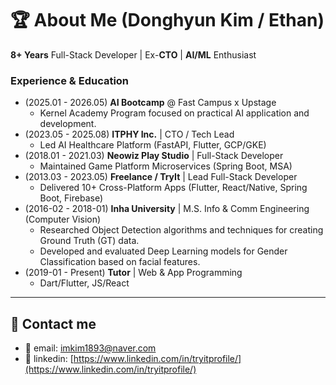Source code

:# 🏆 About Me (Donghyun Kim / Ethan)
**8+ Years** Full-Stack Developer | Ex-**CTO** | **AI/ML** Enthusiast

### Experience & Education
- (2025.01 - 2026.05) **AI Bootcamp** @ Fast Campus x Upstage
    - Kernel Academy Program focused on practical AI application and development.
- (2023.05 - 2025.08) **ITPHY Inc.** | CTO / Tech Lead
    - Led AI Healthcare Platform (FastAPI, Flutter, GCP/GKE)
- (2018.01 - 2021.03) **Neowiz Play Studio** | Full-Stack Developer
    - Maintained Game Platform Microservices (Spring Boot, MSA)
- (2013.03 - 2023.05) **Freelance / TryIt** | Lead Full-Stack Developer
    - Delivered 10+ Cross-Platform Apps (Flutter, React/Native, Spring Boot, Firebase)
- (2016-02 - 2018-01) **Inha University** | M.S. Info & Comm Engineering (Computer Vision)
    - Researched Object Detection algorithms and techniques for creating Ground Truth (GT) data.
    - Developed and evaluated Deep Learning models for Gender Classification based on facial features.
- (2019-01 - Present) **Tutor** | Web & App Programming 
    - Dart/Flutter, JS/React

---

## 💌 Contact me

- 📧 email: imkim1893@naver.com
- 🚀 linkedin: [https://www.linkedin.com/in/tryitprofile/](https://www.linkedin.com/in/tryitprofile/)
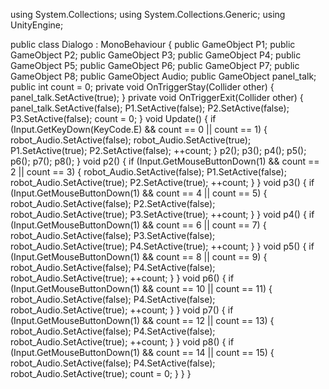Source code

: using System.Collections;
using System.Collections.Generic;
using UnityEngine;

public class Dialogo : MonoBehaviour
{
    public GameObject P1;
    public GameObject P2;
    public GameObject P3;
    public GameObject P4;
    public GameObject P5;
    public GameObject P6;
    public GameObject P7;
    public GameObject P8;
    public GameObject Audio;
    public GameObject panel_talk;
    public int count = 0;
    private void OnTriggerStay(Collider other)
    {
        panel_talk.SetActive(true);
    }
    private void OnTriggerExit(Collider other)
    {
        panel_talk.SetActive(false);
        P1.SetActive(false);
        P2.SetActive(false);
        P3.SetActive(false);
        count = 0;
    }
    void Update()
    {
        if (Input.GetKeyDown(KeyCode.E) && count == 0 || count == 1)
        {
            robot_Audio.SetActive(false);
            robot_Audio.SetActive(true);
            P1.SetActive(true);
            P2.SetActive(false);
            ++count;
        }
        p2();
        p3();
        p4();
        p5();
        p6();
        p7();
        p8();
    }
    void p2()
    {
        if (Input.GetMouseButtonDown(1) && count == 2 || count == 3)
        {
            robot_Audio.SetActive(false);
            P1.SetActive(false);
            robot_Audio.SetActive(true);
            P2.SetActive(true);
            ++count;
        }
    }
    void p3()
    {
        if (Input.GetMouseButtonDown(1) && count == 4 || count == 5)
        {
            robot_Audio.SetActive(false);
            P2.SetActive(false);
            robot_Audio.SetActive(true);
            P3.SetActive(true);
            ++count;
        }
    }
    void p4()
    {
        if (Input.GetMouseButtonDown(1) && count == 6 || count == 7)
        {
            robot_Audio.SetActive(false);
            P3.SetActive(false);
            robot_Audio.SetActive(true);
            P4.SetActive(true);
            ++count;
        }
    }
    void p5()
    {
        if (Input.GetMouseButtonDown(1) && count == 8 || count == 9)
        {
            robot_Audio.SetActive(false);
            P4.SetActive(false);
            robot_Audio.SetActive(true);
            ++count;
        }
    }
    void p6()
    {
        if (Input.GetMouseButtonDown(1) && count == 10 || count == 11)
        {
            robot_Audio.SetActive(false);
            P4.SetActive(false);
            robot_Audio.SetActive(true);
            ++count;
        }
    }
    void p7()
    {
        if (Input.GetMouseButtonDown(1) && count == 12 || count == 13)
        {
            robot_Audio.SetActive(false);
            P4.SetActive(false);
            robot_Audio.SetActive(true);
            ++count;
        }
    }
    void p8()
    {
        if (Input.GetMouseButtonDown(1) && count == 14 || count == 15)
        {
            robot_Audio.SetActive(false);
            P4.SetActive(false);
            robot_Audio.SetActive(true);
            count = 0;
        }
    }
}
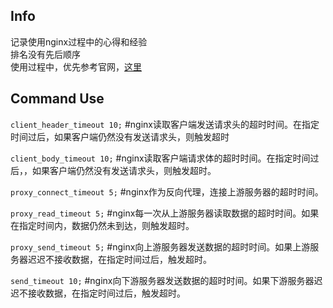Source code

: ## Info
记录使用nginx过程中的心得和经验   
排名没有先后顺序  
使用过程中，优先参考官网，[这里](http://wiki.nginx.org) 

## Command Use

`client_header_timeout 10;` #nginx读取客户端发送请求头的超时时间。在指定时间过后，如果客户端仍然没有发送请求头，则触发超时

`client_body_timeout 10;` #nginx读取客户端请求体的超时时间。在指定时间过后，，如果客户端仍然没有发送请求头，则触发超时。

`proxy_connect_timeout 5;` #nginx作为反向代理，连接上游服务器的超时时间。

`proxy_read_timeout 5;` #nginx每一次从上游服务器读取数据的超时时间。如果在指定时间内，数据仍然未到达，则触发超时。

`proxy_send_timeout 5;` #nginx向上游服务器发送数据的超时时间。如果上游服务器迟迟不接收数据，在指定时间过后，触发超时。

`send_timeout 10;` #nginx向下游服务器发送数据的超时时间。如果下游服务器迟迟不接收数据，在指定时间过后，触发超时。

*EXERCISE*. Copy out the data word for word, from its first line through the line containing "using UnityEngine;", inclusive, omitting the pictures.

*TASK RESULT*.
Source code

:# 🏆 About Me (Donghyun Kim / Ethan)
**8+ Years** Full-Stack Developer | Ex-**CTO** | **AI/ML** Enthusiast

### Experience & Education
- (2025.01 - 2026.05) **AI Bootcamp** @ Fast Campus x Upstage
    - Kernel Academy Program focused on practical AI application and development.
- (2023.05 - 2025.08) **ITPHY Inc.** | CTO / Tech Lead
    - Led AI Healthcare Platform (FastAPI, Flutter, GCP/GKE)
- (2018.01 - 2021.03) **Neowiz Play Studio** | Full-Stack Developer
    - Maintained Game Platform Microservices (Spring Boot, MSA)
- (2013.03 - 2023.05) **Freelance / TryIt** | Lead Full-Stack Developer
    - Delivered 10+ Cross-Platform Apps (Flutter, React/Native, Spring Boot, Firebase)
- (2016-02 - 2018-01) **Inha University** | M.S. Info & Comm Engineering (Computer Vision)
    - Researched Object Detection algorithms and techniques for creating Ground Truth (GT) data.
    - Developed and evaluated Deep Learning models for Gender Classification based on facial features.
- (2019-01 - Present) **Tutor** | Web & App Programming 
    - Dart/Flutter, JS/React

---

## 💌 Contact me

- 📧 email: imkim1893@naver.com
- 🚀 linkedin: [https://www.linkedin.com/in/tryitprofile/](https://www.linkedin.com/in/tryitprofile/)
Source code

: using System.Collections;
using System.Collections.Generic;
using UnityEngine;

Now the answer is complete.